-- START --

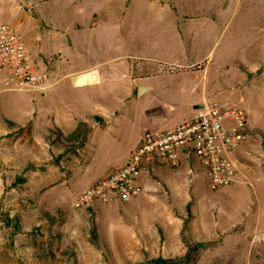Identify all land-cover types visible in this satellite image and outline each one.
Masks as SVG:
<instances>
[{"label":"rangeland","instance_id":"obj_1","mask_svg":"<svg viewBox=\"0 0 264 264\" xmlns=\"http://www.w3.org/2000/svg\"><path fill=\"white\" fill-rule=\"evenodd\" d=\"M194 24L211 29L205 36H186L191 61L203 60L210 103L242 108L261 152L251 162L253 170L232 187L215 189L206 176L196 184L191 177L179 181L191 192L195 218L187 231L189 251L170 259L264 264V0H0V27L17 30L43 70L96 63L104 64L98 77L113 73L112 80L93 82L92 97L82 95L79 77L61 84L67 94L57 102L52 94L61 85L47 97L0 92V264H152L127 261L132 246L130 234L118 226L122 205L94 204L83 211L74 205L93 176L114 164L138 136L152 132L150 115L175 114L182 101L189 103L192 74L171 76L157 67L158 76L137 84L155 92L139 87L133 97L129 87L155 56L156 45L173 43L181 29ZM82 50L90 52L85 61L77 59ZM203 80L197 79V97L203 95ZM154 94L163 96L165 107L151 102ZM175 94L185 97L167 98ZM35 112L42 131L30 124H9L13 132L2 131L1 124L34 120ZM93 115L107 124L100 126ZM78 119L92 127L79 159L81 140L70 138ZM84 170L91 178L83 177ZM191 239L209 245L196 246Z\"/></svg>","mask_w":264,"mask_h":264},{"label":"crops","instance_id":"obj_2","mask_svg":"<svg viewBox=\"0 0 264 264\" xmlns=\"http://www.w3.org/2000/svg\"><path fill=\"white\" fill-rule=\"evenodd\" d=\"M210 30L211 29L208 28V26L201 27L198 24L186 26L184 30L181 29L179 36H175L173 43L158 44L154 47L153 54L155 56H149V58H147L149 65H143L141 68L142 70L138 73V78L132 79L129 90H131L133 93V97H138L137 92L139 87L143 88V90L145 89L146 92H149L151 89L155 92V88L153 87L144 84H137L139 79L140 81H144L147 78L149 79L151 77L158 76L160 72L155 70L157 67H161L163 69L161 74L163 73L171 76H186V78L190 77L191 74L194 76L193 80L191 81L195 83V86L192 87L189 103L185 105L184 101H182L183 106H181V110H176L175 114L166 115L162 111L158 110L150 115L148 122L151 124L149 129L152 130L151 133L168 131L183 123H186L192 119L194 110L197 107L203 103L212 104L210 103L211 98L208 96L210 89L209 77H207L206 80L205 75H202L204 68H202V64L200 65V62L203 60H200V62L198 60H194L193 62L191 61L193 57H191L187 51L188 40L186 39V36L189 37L191 34L196 35L199 32L205 36ZM82 51V53L77 52V59L85 61L88 59L90 52L85 50ZM58 60L62 62L61 58ZM101 65L104 64L81 63L78 67L71 64H69L68 67L58 64V67L55 66V72H52V70H43L41 67L40 69L44 72L48 71L51 73L53 78H58L60 80L58 86L63 84V82L67 79L79 77L80 83H82V95L86 97H92L94 94L89 87L93 85V82L96 79H113V73L111 71L107 72V70L98 77L96 72ZM149 68L151 69L149 70ZM200 78L204 79L202 82L203 95L197 97L196 89L198 86H200V83L196 82L197 79ZM57 87H54L56 88L54 90L59 88ZM49 92L51 93V89H49L46 93H36H41L47 97ZM66 94V89L62 87L60 91H56L52 94V99L57 102L55 99L63 96V100L64 95ZM149 94H151V92ZM180 95H170L167 98H171V100L179 102L181 101V97H185L184 95ZM216 96L217 94L213 98ZM152 99V103L165 107L166 100L163 98V96L161 97L154 94ZM216 99L217 97L215 98V101ZM83 102L85 103V106L90 104V101L87 98L83 99ZM146 107L149 108L150 106ZM39 117L40 114L35 112L34 120H28L19 124H1V129L4 134L7 135L13 132V130L8 127L9 124L21 127L25 126L26 124H30L36 131H42V125L39 122ZM96 117L98 116L93 115V118ZM82 121L89 124L87 120L83 119H78L77 124ZM103 123V125H99L104 127L107 124L105 119H103ZM60 131L68 133L66 130L63 131L60 129ZM143 136V134L138 136L137 140L131 145L130 148L124 149L123 153H121L114 164L111 166L108 165L106 168H102L100 173L93 176L94 179H91V181L85 184V189L82 190L79 195H82L89 187L106 179L114 170L123 167L130 160L132 152L140 145ZM86 145L83 148V151L79 153L78 159L84 154ZM260 150L261 147L258 146L253 139H251L236 152V159L238 160L239 168V179L241 176L246 175V172L253 170L251 162L257 159L256 155L260 154ZM191 171H194L193 175ZM82 175H84L83 177L89 176V178H91V174L87 170H84ZM205 176L207 177V174L196 158L182 155L180 164L176 168L158 167L152 174H143L140 178V183L144 188H146V192H144L139 197L132 199L128 203H96L98 205H122L118 208L120 211L118 226L124 231V233L128 232L130 234L132 246V249L129 252L131 257L128 258L127 261L143 262L158 258L170 259L187 254L190 247L189 245L191 244L188 241L190 238L188 237L187 231L194 221L195 209L192 206L190 190L188 188L185 189V182L181 185L179 181H185L186 178H188L190 181L191 177L196 180V184L201 178ZM90 210H93V207ZM192 241H194L196 246L198 243H204L206 246L209 245L206 240L196 239Z\"/></svg>","mask_w":264,"mask_h":264},{"label":"built area","instance_id":"obj_3","mask_svg":"<svg viewBox=\"0 0 264 264\" xmlns=\"http://www.w3.org/2000/svg\"><path fill=\"white\" fill-rule=\"evenodd\" d=\"M59 83L32 60L17 30L0 27V92L46 93ZM251 137L242 108L231 102L203 103L194 110L190 121L168 131L146 133L130 160L85 190L74 207L83 211L96 203H128L146 192L140 183L143 174H152L158 167L176 168L182 155L198 160L213 188L232 187L239 181L236 152Z\"/></svg>","mask_w":264,"mask_h":264},{"label":"trees","instance_id":"obj_4","mask_svg":"<svg viewBox=\"0 0 264 264\" xmlns=\"http://www.w3.org/2000/svg\"><path fill=\"white\" fill-rule=\"evenodd\" d=\"M96 120H98V123L100 125H103V119L96 117ZM92 131V127L89 126L88 123L82 121L79 122L78 124V128L72 133L70 138H76V139H80L81 141V148L83 149L88 141V138L91 134ZM63 156V155H62ZM61 156V157H62ZM94 236L96 237V233L94 234ZM97 238V237H96ZM189 254V253H188ZM182 259L177 258V259H163V258H158V259H154L151 260L150 263L152 264H177L181 261Z\"/></svg>","mask_w":264,"mask_h":264},{"label":"water","instance_id":"obj_5","mask_svg":"<svg viewBox=\"0 0 264 264\" xmlns=\"http://www.w3.org/2000/svg\"><path fill=\"white\" fill-rule=\"evenodd\" d=\"M141 90H143V88H141ZM201 246H202V244H201ZM201 246H200V247H201Z\"/></svg>","mask_w":264,"mask_h":264}]
</instances>
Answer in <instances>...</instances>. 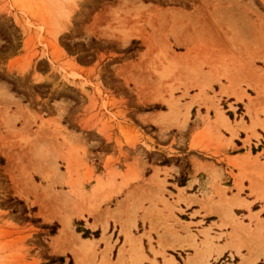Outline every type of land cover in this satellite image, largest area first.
Wrapping results in <instances>:
<instances>
[{"label": "rangeland", "instance_id": "obj_1", "mask_svg": "<svg viewBox=\"0 0 264 264\" xmlns=\"http://www.w3.org/2000/svg\"><path fill=\"white\" fill-rule=\"evenodd\" d=\"M246 89L258 95L254 99L264 98V0H0V264H114L107 255L109 219L120 223L118 235L124 236L116 262L141 264L147 259L144 234L134 237L131 223L139 210L148 219L161 215L156 203L167 207L163 197L150 193L139 201L134 190V182L143 183L137 169L142 148L155 142L148 135L142 140L141 129L164 142L175 128L181 142L190 120L202 117L200 107L189 113L193 102L218 116V96L241 100ZM193 90L198 93L190 96ZM114 131L124 141L112 139ZM204 141L196 145L216 154ZM176 159L185 166L178 182H185L189 163L182 155ZM204 171L214 193L206 199L178 195L177 202H196L216 213L217 229L232 228L228 243L218 245L223 234L210 236V227L199 232L201 240L187 228L184 241L168 246L193 250L185 264H240L255 255L253 264H264L263 186L253 191L259 201L250 209L239 192L227 196L231 190L221 183L228 173L221 167ZM93 178L98 194L125 193L122 205L103 195L90 203L83 188L89 190ZM234 208L248 210L246 217ZM82 213L93 220L91 227L101 225L102 231L87 234L102 232L101 250L95 241L80 247V238L87 239ZM160 229L175 233L170 224ZM152 230L158 233L149 229L148 248L162 255L163 264H177L154 249ZM158 245L164 248L160 240ZM227 247L236 255H222Z\"/></svg>", "mask_w": 264, "mask_h": 264}, {"label": "crops", "instance_id": "obj_2", "mask_svg": "<svg viewBox=\"0 0 264 264\" xmlns=\"http://www.w3.org/2000/svg\"><path fill=\"white\" fill-rule=\"evenodd\" d=\"M222 83L225 86L227 85L225 82ZM212 87L214 91L219 90L218 86L215 88L212 84ZM189 93L190 96H193L198 92L197 90H193ZM246 93L248 96L243 97L241 100H237L235 97L225 94L218 96V103L223 112L222 115L218 116V113L213 108L206 110L204 105L200 102H193L190 105L189 113H191L193 107L195 109L200 107L199 112L202 117L190 120V123L187 124L188 128L185 133H181L183 134L181 136V142L179 141L180 134L175 132V128L171 129V132L174 133V135L166 136V140L163 142L162 138L157 136V133L151 132L149 134L147 131L145 132V130L139 127L143 132L142 140H145V136L148 135L151 136L155 142L153 144L148 143V147L145 146L142 148L144 154L141 159L138 160L137 169L143 178V183L139 184L134 182V190L137 193L139 201H142L145 195L150 193V196L157 195L159 200L163 197L167 204V207L165 208L163 203H156V207L161 209L159 212L161 215H154L148 219L144 218L142 211L139 210L137 215H135L133 223H131V225H134L133 227L131 226V232L134 237L144 234L140 237V243L143 247L142 254L145 255L147 259H144L141 264H163L162 255L160 253L155 255L148 248L149 241L146 234L151 227L158 229V233L161 234V238H159L156 231L152 230L150 232L154 249L159 252L164 251L167 256L172 255L177 264H185L187 256L191 255L193 250H188L185 245L182 248L170 247L168 245L178 244L179 242L184 241L187 228L198 236L199 240H201L202 238L199 232L210 227L212 229L210 236L216 237L220 233L223 234L218 245L223 246L228 243V235L232 232V228L229 225H226L225 227L217 229L215 225L220 222V218L217 217L216 213L207 212L196 202L190 205L184 201L177 202L178 195L185 199L188 195H195L198 199H206L214 193L213 182L210 175L204 171V168L214 169L221 167L226 173H228V175H225V180L221 183L222 186L231 190L230 192H227V196L239 192L240 195L247 198V201L250 203V209H253L255 205H258L259 199L253 191L259 189V186H263L262 189H264V98L254 99L258 95L251 94L247 89ZM207 94L211 95L210 92H207ZM196 100L200 101V96L197 97ZM184 101L189 102L190 100L185 99ZM239 108L240 110H238ZM125 125L131 127L128 123H125ZM135 127L138 126L135 124ZM204 134L213 138L211 144H208V142H206L208 140L203 138ZM116 136L121 138L118 131H114L112 139ZM122 141L124 140L122 139ZM197 141H204V143H207L212 150L216 151V154L198 147L196 145ZM124 147L127 148L126 145ZM169 148L173 151L170 152ZM147 153L154 157H145V154ZM179 155L184 156L185 160L189 163V167L186 169L187 178L183 185H180L178 182L181 173L185 170V166L176 163V158ZM159 158L167 159L168 162L162 163ZM132 161L129 159L128 162ZM119 166L121 172L127 170L124 162H120ZM230 171H232V175L229 174ZM101 175L103 181L108 180L105 171L101 170ZM93 180L94 183L89 190L83 188V195L85 198L89 199L90 203L96 204L100 201V196L103 195L109 197V200L112 203L113 200L116 199L119 201V204L122 205L125 193L118 195L119 192L115 193V191H111L108 193L103 192L102 195L98 194V182H96L95 178H93ZM146 180H149L148 184H146ZM117 182L120 183L119 178L117 179ZM115 188L119 189L121 187ZM213 199H217V197H214ZM154 201H156V199ZM237 202L238 203L236 204L243 203L241 200ZM102 204L104 203L100 202L99 206L101 205V207H103ZM147 206L148 202L145 200L140 204V207L143 208ZM259 206H261L260 209L263 208L264 200H262V204L259 203ZM233 212L240 217H246L248 210L244 208H234ZM262 212L261 216L264 218V210ZM82 215L84 218L86 215V219L79 218V215H77L76 218L84 220L85 228L91 232L99 229L102 231L100 224L91 227L94 222L92 219H88L90 217L88 214L82 213ZM243 221L248 222V219L245 218ZM213 223H215V225H213ZM162 224L165 226L167 224L172 225L175 233H172L170 229L165 231L160 229ZM113 225L114 221L112 219H109L106 223V235H109L110 237L112 235L110 241L112 248L107 253L108 257L114 264H136L129 261L127 258L124 262H122V260L116 262L118 249L123 243L124 236L118 235L120 223L116 226L114 225L115 232L111 234L109 231ZM174 234L181 237L177 238L175 241V238L172 237ZM86 238L87 239L80 238L82 239L79 241L81 248H86L87 246L81 242L88 241L90 244L91 241H95L96 245H98V250H101L104 243L102 240V232L99 237L91 236ZM115 240H118L117 244L115 243ZM159 240L164 248L159 247ZM98 250L96 249V251ZM169 251H174L176 254L180 255L182 262H179L175 258V255L169 253ZM67 252L70 251L62 250L60 251V254H66ZM222 253V255H236V253L229 247L225 248ZM135 255H139V253L137 252ZM259 256L260 255H258V258ZM96 257V262H98L100 260L99 254H96ZM152 259L155 261L154 263L151 262ZM217 262L218 260L211 259L209 264H216Z\"/></svg>", "mask_w": 264, "mask_h": 264}, {"label": "bare ground", "instance_id": "obj_3", "mask_svg": "<svg viewBox=\"0 0 264 264\" xmlns=\"http://www.w3.org/2000/svg\"><path fill=\"white\" fill-rule=\"evenodd\" d=\"M241 201H242V200H241ZM68 225H69V223H68L67 220L63 222L64 229L67 228ZM81 243H83L84 245H88V244H89L88 241H83V242H81ZM262 253H264V251H262ZM262 253H260V254H262ZM257 258H258V255H255V256L252 257V258H249V259H245V260H243L240 264H252ZM194 262H195V260H194ZM194 262H193V263H194ZM190 263L193 264L191 261L189 262V264H190ZM196 264H198V263H196Z\"/></svg>", "mask_w": 264, "mask_h": 264}, {"label": "trees", "instance_id": "obj_4", "mask_svg": "<svg viewBox=\"0 0 264 264\" xmlns=\"http://www.w3.org/2000/svg\"><path fill=\"white\" fill-rule=\"evenodd\" d=\"M183 181H184V180H183ZM179 184H180V185H183L184 182L180 181ZM56 228H57V226L54 227V228H52L51 231H50V233H51V234H54V233L56 232ZM88 233H90L89 230H87V229L83 230V237H87V234H88Z\"/></svg>", "mask_w": 264, "mask_h": 264}]
</instances>
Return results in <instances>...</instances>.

-- END --

## WORK INSTRUCTIONS
Find every line of the data above that contains the string "results", matching case exactly, and copy each of those lines in full.

## ANSWER TO THIS PROBLEM
Wrapping results in <instances>:
Return results in <instances>...</instances>.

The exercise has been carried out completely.